By VIVIAN YEE
© 2018 New York Times News Service
Sometimes we see him as other hotel guests would have seen him: as the tall gambler intent on the video poker machine across the casino floor, or as the customer standing in line in front of you at the gift shop, buying snacks, or as the guy you briefly glance at as he waits for you to get off the elevator — polite, unhurried, unmemorable.
Within a few days, he would use the arsenal he had moved upstairs in those suitcases to shoot and kill 58 people from his 32nd-floor suite at the Mandalay Bay Resort and Casino in Las Vegas.
These were Stephen Paddock’s final movements in the days before he opened fire from his hotel suite Oct. 1: an apparently relaxed solo vacation that, as surveillance footage obtained exclusively by The New York Times from MGM Resorts makes clear, was actually the methodically planned prelude to a massacre.
Over and over in the clips, Paddock is seen leaving the Mandalay Bay for his home in Mesquite, returning with a dark minivan loaded with suitcases.
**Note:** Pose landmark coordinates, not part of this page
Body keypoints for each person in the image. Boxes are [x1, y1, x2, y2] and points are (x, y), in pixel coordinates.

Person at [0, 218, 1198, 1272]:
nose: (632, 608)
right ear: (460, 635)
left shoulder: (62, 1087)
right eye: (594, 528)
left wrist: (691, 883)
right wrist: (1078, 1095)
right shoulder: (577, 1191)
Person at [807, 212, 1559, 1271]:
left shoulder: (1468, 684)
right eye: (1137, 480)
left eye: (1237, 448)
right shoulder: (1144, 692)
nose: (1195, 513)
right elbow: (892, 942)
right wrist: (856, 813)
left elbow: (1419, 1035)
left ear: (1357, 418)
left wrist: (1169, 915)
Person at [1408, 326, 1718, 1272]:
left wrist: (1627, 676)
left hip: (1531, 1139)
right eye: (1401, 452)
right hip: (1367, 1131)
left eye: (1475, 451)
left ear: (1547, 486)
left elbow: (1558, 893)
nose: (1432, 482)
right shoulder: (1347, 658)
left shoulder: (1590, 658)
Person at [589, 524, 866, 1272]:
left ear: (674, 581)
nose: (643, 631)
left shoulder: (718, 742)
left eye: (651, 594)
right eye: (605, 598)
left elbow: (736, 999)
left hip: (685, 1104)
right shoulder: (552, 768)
Over and over, valets take his keys; over and over, bellhops stack his luggage on gold carts, helping him transport at least 21 bags over the course of seven days. As they take the service elevator upstairs, Paddock chats with them.
They have no idea that the suitcases they are so conscientiously carrying are full of guns and ammunition.
Toward the end of the footage, two guests carrying shiny plastic inner tubes get off the elevator, padding out in flip-flops. Paddock pauses to let them off, then gets on.
It is the afternoon of Sept. 30. They seem to be on their way to the pool. He is on his way upstairs, where his guns await.